Texte fourni:

───

Citations de Camus expliquées
Dans ce petit « Eyrolles pratique » J-F Matteï décrit un itinéraire en s’appuyant sur150 citations commentées dans leur contexte, bonne introduction à la lecture ou relecture des ouvrages. On commémore le centenaire de la naissance d’Albert Camus par une recrudescence de publications plus ou moins pertinentes mais, indice qu’ils restent bien vivants, il est certain que ses écrits vont encore longtemps être l’objet de controverses.
Il est vrai que la pensée de Camus se développe en apparence modestement et selon un plan assez précis, sur des thèmes dont J-F Matteï adopte dans son ouvrage l’allure : L’Etranger, L’Absurde ou Sisyphe, La Révolte ou Prométhée, l’Amour ou Némésis, et enfin la Pensée du Midi. Nous sommes loin cependant des philosophes systémiques assénant leurs dogmes. Il ne pouvait, ayant tôt pris position contre la peine de mort, que s’opposer totalement à des propos tel que « Un régime révolutionnaire doit se débarrasser d’un certain nombre d’individus qui le menacent, et je ne vois pas là d’autre moyen que la mort. Les révolutionnaires de 1793 n’ont probablement pas assez tué. » ( J-P Sartre, Actuel, février 1972)

───

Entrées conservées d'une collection
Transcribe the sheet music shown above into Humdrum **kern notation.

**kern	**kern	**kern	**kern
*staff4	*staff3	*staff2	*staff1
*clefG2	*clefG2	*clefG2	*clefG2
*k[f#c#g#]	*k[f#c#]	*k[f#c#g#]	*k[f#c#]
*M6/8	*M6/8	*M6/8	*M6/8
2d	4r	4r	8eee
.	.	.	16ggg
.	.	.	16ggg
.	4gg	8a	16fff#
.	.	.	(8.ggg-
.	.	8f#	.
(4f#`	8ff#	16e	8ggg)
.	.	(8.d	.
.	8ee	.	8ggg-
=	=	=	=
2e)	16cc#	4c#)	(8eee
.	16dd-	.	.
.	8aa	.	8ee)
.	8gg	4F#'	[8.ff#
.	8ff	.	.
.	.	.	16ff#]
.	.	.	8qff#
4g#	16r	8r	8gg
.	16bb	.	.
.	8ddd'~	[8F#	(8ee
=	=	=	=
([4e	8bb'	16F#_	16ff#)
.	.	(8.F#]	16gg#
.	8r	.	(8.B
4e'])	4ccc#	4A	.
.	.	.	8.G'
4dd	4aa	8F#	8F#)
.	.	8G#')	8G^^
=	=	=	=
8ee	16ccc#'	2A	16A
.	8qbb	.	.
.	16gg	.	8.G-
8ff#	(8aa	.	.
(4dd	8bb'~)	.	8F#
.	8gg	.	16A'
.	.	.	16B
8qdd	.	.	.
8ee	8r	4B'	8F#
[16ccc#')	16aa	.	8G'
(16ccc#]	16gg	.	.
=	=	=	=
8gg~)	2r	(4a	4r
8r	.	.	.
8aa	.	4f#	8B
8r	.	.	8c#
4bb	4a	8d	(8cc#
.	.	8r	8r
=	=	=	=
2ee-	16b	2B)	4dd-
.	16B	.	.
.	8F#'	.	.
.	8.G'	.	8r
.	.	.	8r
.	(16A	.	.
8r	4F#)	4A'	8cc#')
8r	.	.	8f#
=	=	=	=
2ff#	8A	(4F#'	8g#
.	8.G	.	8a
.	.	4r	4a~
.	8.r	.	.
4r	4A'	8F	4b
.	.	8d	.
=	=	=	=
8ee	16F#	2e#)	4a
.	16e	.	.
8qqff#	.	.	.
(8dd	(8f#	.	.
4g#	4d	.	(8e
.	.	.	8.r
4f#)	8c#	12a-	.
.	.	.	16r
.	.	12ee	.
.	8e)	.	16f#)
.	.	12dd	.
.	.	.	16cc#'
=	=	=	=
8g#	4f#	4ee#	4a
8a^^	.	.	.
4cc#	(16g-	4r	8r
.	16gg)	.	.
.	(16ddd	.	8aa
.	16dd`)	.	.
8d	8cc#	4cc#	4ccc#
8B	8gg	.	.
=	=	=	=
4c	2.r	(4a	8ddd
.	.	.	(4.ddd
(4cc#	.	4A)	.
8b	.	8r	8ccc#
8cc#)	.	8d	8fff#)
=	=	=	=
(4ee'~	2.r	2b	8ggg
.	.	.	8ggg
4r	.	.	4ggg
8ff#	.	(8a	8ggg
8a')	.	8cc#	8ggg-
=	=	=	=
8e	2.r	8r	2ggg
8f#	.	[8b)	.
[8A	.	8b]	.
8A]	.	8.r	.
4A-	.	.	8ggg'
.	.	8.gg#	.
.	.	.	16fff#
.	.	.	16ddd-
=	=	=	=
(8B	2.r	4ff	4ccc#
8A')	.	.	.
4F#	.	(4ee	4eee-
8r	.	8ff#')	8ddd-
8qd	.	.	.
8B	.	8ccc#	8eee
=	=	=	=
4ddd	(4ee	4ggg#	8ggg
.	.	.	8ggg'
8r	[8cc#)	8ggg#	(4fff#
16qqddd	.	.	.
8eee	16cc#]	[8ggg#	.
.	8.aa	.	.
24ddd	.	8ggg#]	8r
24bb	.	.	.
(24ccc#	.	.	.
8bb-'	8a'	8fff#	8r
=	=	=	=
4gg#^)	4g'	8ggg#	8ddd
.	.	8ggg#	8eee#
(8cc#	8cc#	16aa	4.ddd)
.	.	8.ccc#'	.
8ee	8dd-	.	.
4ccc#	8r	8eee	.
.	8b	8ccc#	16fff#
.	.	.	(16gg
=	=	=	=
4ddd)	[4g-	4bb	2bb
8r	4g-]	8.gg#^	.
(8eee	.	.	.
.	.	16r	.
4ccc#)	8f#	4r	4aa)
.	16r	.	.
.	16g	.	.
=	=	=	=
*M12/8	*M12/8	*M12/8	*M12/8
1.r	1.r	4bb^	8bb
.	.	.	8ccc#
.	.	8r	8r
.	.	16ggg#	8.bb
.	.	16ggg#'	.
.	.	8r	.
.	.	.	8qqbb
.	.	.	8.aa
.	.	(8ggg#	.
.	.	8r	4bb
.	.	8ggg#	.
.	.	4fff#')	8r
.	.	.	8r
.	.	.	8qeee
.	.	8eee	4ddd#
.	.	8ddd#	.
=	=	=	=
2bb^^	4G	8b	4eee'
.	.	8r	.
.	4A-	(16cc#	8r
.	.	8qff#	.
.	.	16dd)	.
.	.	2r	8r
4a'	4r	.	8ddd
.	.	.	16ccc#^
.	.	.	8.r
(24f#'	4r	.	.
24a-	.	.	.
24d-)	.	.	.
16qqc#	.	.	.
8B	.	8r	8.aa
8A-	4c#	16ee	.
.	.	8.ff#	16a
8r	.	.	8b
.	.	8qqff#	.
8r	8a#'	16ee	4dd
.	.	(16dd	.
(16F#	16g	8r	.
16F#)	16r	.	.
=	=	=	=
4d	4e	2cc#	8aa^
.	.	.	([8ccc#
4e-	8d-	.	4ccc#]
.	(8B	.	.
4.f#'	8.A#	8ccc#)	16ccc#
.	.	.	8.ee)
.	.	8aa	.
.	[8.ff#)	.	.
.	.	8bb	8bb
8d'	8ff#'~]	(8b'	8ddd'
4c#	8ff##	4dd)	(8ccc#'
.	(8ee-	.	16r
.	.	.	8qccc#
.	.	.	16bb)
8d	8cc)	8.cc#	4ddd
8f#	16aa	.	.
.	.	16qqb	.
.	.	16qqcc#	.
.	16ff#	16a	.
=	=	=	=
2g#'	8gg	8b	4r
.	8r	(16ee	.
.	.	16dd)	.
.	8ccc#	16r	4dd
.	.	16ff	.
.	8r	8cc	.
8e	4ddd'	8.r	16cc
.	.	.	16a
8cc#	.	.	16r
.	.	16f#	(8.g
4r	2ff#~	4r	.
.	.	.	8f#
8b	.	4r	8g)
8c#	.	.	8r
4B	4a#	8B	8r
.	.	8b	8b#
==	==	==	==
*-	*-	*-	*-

───

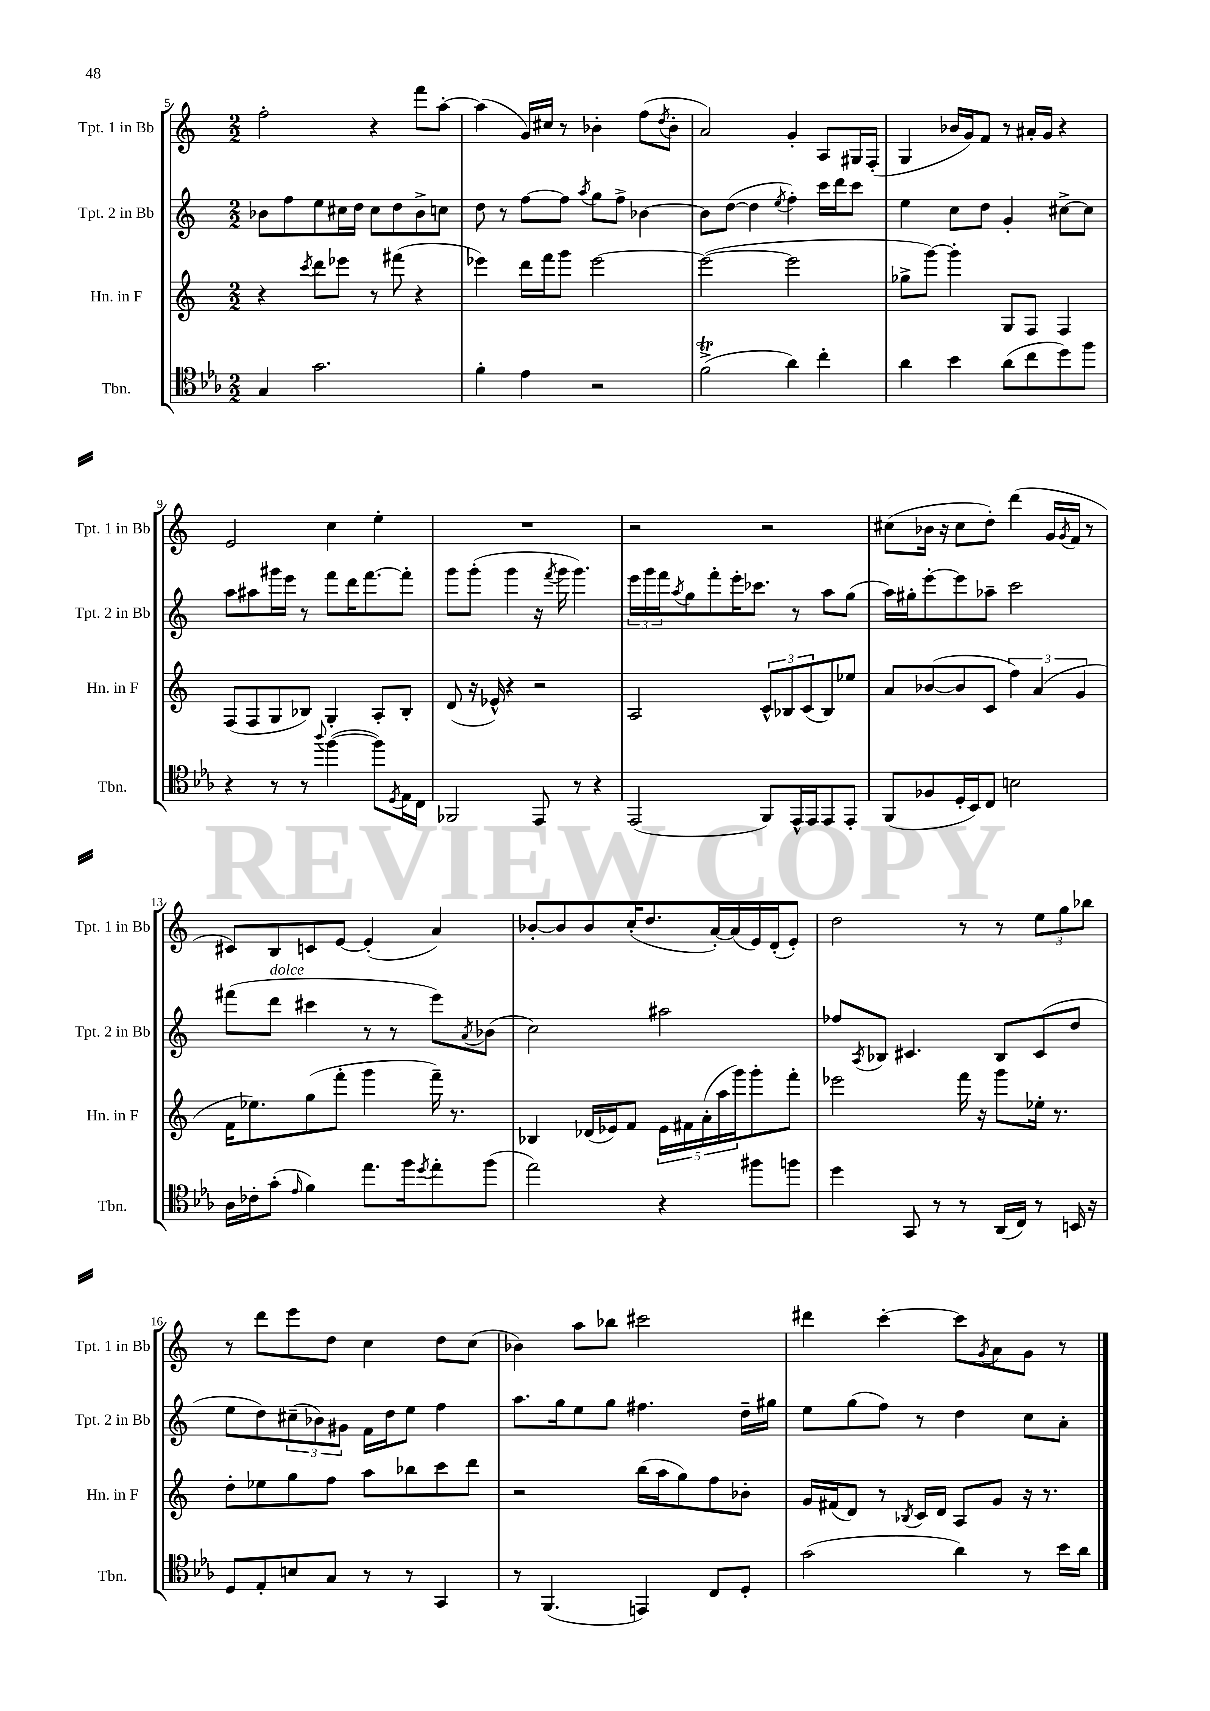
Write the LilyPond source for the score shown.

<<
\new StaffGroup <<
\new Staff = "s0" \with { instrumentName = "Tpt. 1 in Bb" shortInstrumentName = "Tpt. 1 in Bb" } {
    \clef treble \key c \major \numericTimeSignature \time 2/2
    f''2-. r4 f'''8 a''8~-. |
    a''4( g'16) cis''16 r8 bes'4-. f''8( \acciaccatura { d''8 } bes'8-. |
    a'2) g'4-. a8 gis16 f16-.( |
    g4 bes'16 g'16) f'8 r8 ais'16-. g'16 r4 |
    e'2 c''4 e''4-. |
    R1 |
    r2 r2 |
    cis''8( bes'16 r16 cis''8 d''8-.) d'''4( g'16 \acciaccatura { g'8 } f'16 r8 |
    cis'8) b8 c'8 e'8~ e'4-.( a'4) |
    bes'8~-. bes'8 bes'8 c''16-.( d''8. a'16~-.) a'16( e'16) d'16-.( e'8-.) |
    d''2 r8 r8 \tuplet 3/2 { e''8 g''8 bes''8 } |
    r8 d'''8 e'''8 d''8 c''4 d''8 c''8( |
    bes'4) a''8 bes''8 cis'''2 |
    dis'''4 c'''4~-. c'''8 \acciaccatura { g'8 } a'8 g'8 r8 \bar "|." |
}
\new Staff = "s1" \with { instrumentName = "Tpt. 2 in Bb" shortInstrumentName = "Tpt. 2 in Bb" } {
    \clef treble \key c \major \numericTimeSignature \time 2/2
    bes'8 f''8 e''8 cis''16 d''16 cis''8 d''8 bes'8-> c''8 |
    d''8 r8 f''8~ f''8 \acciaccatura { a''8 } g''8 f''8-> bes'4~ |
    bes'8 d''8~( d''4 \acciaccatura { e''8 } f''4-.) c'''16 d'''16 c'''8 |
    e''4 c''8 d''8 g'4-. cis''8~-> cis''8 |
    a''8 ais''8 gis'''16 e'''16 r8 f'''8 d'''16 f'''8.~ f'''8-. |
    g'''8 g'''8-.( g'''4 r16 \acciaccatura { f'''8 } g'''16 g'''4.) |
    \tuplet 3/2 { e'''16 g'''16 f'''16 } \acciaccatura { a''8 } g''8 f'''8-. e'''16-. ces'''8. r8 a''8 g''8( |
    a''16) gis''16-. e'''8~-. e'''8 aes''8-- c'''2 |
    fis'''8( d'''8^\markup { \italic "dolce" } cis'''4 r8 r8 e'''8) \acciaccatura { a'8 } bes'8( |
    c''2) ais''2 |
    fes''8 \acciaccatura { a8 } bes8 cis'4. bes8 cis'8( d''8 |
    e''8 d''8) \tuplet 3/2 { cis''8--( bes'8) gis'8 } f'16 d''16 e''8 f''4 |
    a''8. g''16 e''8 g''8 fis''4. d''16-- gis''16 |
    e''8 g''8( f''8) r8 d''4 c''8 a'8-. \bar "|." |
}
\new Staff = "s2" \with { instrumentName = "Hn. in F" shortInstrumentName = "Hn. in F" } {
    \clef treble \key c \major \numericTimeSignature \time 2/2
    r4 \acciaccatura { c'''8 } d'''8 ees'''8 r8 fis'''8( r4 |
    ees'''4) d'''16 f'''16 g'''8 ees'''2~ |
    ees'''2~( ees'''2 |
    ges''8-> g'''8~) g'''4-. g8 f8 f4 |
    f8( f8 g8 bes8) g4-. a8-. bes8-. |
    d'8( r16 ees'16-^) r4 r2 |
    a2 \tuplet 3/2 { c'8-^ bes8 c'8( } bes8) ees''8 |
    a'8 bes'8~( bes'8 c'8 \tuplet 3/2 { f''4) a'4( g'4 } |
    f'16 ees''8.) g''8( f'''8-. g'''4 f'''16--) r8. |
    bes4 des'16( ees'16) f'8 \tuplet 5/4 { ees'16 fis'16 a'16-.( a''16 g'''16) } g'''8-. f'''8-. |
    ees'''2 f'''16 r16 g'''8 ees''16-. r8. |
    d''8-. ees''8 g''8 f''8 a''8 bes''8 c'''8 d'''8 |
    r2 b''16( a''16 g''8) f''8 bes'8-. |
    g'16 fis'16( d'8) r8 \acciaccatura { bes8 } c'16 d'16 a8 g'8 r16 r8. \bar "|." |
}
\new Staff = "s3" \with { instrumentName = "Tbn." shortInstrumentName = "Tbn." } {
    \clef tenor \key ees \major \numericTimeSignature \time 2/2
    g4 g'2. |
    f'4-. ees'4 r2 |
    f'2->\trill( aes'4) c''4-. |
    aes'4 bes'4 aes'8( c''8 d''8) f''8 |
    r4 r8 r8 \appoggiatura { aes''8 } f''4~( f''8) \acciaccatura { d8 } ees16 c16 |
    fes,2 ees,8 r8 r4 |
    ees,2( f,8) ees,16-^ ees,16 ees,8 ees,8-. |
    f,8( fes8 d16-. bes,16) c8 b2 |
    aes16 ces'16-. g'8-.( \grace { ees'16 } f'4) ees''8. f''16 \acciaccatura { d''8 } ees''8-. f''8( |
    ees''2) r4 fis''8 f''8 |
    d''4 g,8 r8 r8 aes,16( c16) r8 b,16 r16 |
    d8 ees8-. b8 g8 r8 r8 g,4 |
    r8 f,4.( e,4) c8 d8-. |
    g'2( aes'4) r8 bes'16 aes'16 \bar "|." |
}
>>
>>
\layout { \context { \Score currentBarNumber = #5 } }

───

Consignes:
- A) Mettez à jour le passage du texte sur Camus allant de « Il est vrai » à « Actuel, février 1972) », en remplaçant « philosophes systémiques » par « penseurs systémiques ».
- B) Répondez brièvement à ces questions sur le texte consacré à Camus.
(i) Quel anniversaire commémore-t-on par une recrudescence de publications ?
(ii) Quel thème est associé à Prométhée dans l'ouvrage de J-F Matteï ?
(iii) Contre quoi Camus a-t-il pris position tôt ?

Réponses:
- A)
Il est vrai que la pensée de Camus se développe en apparence modestement et selon un plan assez précis, sur des thèmes dont J-F Matteï adopte dans son ouvrage l’allure : L’Etranger, L’Absurde ou Sisyphe, La Révolte ou Prométhée, l’Amour ou Némésis, et enfin la Pensée du Midi. Nous sommes loin cependant des penseurs systémiques assénant leurs dogmes. Il ne pouvait, ayant tôt pris position contre la peine de mort, que s’opposer totalement à des propos tel que « Un régime révolutionnaire doit se débarrasser d’un certain nombre d’individus qui le menacent, et je ne vois pas là d’autre moyen que la mort. Les révolutionnaires de 1793 n’ont probablement pas assez tué. » ( J-P Sartre, Actuel, février 1972)

- B)
(i) Le centenaire de la naissance d'Albert Camus.
(ii) La Révolte.
(iii) Contre la peine de mort.